Nous formons le maillon de la chaîne, que nous soyons dirigeants ou dirigés, nous sommes tous fragiles et vulnérables. Plus que jamais regardons autour de nous, soyons solidaires surtout envers les plus démunis, soyons attentifs et à l’écoute les uns des autres. 

Coronavirus vient aussi montrer du doigt le fait que le monde entier n’investit pas assez sur la santé. Nous devons réagir rapidement en formant les personnels, en nous dotant des équipements nécessaires pour nous protéger des virus présents et futurs. 

Et la place de l’Art dans tout cela ? 

Il prouve une fois de plus son rôle essentiel dans toute société.
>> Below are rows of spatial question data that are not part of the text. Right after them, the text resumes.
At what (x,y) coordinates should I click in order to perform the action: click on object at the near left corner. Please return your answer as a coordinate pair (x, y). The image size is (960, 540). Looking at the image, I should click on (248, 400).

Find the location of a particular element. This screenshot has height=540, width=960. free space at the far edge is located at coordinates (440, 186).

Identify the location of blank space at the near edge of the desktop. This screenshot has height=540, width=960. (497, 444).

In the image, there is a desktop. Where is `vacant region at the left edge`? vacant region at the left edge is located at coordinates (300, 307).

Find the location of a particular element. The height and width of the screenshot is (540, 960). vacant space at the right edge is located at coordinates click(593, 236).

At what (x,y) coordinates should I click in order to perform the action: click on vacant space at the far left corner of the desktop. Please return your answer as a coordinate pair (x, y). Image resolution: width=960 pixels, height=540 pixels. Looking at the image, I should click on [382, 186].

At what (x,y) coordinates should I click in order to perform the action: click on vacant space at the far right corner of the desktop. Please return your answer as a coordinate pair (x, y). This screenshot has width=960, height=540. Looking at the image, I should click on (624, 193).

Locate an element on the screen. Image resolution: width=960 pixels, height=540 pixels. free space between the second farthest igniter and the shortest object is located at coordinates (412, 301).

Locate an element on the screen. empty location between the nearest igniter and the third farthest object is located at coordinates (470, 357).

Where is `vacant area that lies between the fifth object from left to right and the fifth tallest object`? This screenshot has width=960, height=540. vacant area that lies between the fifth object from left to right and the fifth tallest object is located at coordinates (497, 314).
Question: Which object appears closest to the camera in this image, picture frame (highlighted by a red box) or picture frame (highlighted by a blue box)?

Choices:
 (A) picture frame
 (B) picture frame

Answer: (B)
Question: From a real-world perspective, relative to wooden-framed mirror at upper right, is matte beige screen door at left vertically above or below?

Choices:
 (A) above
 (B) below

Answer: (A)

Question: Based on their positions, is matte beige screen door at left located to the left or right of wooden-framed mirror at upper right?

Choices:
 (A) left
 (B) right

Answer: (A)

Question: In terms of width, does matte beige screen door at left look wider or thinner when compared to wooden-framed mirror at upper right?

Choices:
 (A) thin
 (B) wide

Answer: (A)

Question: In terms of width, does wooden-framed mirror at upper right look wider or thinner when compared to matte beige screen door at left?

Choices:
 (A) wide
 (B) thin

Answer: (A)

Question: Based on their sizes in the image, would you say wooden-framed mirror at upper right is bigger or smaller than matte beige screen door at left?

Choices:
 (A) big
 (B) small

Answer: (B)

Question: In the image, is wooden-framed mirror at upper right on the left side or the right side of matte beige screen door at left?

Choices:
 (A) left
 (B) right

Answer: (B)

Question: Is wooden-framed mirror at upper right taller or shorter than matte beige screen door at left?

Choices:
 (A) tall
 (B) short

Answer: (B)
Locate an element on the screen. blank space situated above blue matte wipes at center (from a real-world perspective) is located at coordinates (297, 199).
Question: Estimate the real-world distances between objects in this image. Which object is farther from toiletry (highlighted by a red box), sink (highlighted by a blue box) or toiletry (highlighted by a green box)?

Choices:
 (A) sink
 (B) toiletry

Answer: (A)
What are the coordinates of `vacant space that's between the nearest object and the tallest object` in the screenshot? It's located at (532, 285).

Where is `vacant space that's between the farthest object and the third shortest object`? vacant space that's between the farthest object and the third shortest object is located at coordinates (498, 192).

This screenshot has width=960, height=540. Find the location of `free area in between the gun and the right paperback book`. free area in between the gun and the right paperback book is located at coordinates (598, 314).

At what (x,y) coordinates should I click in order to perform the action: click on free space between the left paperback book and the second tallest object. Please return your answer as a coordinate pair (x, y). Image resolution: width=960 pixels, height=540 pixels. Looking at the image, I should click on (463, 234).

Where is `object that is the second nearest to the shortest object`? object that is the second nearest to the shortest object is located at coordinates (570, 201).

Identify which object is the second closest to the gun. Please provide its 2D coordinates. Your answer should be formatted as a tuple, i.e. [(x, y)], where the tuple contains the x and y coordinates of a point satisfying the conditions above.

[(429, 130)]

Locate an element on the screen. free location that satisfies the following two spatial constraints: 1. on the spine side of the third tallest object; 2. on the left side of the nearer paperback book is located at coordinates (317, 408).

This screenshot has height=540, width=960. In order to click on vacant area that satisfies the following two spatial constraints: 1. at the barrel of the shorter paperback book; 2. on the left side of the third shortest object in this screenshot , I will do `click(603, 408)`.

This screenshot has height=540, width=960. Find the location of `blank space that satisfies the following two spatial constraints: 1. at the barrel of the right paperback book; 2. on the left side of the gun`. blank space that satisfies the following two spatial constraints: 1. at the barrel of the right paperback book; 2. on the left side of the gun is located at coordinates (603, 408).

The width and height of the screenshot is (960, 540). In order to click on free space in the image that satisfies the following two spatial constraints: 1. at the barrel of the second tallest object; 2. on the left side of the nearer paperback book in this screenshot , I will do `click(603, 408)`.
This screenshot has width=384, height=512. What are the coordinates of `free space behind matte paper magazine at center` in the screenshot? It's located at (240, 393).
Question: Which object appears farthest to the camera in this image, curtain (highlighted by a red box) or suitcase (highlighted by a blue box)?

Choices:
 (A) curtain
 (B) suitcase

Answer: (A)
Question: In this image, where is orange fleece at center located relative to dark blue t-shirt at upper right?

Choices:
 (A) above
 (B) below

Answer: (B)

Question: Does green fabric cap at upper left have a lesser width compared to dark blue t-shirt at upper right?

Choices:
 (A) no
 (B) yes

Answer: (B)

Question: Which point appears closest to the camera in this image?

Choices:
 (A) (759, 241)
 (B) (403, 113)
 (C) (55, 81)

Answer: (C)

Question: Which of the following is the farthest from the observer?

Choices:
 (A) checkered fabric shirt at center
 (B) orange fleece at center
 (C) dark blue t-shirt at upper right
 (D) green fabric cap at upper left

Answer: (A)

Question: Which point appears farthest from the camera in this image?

Il apporte un peu de douceur et de bonheur dans ce confinement généralisé, en s’exprimant à travers les concerts improvisés de balcons, les vidéos offertes par les musiciens, les messages humoristiques, les dessins des enfants qui exorcisent leurs peurs inconscientes... 

Encourageons les artistes, les écrivains, les philosophes et toutes les bonnes volontés à apporter leur contribution, selon leurs moyens, pour mieux supporter notre souffrance. 

Et, passé cette épreuve, sollicitons les artistes pour redonner une âme à ce monde.

Pierre Argo, plasticien, photographe.